Vielleicht ein Bespiel wie es auch geht: https://www.bernhard-gaul.de/gpxviewer/gpxviewer.php

19. November 2018, 13:24

Danke für den aufschlussreichen konzisen Bericht mit Pro/Kontra zum Snowfarming und seiner Zukunftsfähigkeit.
Deine Abwägungen und Argumentationen sind so gut aufbereitet, dass Du jenen Destinationen/Seilbahngesellschaften, die auf das Snowfarming abstellen, auch wertvolle Hilfestellung für ihre PR- und Öffentlichkeitsarbeit gegeben hast. Zeitgerechtes und professionelles Kommunizieren erscheint mir gerade auch unter ökologischen Gesichtspunkten wichtiger denn je. Oder gilt das Prinzip: Bad News is good News?

19. November 2018, 18:11

ski fahren ist nicht dass einzige, dass man bei uns tun kann. während vor weihnachten vor ein paar jahren tausende leute auf kitzbühels strassen herumgelaufen sind war ich im tier park in aurach fast allein. der frosch schaut nur auf die schlange.

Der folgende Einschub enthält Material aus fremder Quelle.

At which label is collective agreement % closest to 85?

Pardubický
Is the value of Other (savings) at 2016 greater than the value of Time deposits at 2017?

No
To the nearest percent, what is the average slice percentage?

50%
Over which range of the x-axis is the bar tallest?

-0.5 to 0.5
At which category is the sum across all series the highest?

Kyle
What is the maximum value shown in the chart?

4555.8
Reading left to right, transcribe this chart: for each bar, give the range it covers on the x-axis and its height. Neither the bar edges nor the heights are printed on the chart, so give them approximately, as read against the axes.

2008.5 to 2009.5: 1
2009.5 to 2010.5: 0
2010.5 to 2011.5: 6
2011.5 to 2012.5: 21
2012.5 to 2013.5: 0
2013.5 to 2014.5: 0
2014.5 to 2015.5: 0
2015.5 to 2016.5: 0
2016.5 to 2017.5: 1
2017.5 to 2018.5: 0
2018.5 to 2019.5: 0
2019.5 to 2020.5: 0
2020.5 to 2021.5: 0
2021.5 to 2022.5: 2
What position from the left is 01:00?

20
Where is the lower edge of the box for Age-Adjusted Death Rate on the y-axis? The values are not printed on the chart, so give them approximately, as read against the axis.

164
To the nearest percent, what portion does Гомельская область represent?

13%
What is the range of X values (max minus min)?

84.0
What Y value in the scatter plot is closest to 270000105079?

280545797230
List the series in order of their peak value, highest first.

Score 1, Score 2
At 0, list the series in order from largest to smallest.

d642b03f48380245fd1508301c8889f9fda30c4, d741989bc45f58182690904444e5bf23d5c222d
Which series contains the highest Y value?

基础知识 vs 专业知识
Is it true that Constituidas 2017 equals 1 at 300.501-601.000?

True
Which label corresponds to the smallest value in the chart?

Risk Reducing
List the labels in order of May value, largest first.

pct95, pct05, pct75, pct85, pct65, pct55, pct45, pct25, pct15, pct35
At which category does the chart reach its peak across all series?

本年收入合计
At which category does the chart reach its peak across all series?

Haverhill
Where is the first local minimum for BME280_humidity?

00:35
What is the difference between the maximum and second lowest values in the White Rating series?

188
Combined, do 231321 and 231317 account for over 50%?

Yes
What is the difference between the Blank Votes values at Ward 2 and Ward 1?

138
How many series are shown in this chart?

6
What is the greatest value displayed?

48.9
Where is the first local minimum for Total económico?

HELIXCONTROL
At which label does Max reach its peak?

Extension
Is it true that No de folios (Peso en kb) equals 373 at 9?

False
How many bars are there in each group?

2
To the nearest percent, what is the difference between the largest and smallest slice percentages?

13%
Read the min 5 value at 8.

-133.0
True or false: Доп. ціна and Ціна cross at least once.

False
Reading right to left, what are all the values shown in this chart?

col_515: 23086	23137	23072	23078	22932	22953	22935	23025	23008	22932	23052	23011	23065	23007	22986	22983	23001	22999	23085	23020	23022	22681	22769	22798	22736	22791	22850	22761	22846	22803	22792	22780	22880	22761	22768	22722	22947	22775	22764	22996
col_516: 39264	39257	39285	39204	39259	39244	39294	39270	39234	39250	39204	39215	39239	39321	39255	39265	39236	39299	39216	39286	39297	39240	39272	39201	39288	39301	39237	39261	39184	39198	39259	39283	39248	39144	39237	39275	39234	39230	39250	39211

vieles ist möglich, aber nicht alles ist wünschens wert. so könnten wir die weihnachtsmärkte ab mitte oktober starten (dass würde auch ein geschäft bringen) oder karenval wie in velden mitten im hochsommer organisieren. ich aschau im zillertal sind die kühe durch dass dorf getrieben worden für einen reiseveranstalter.

nicht alles was ein geschäft bringt ist auch gut.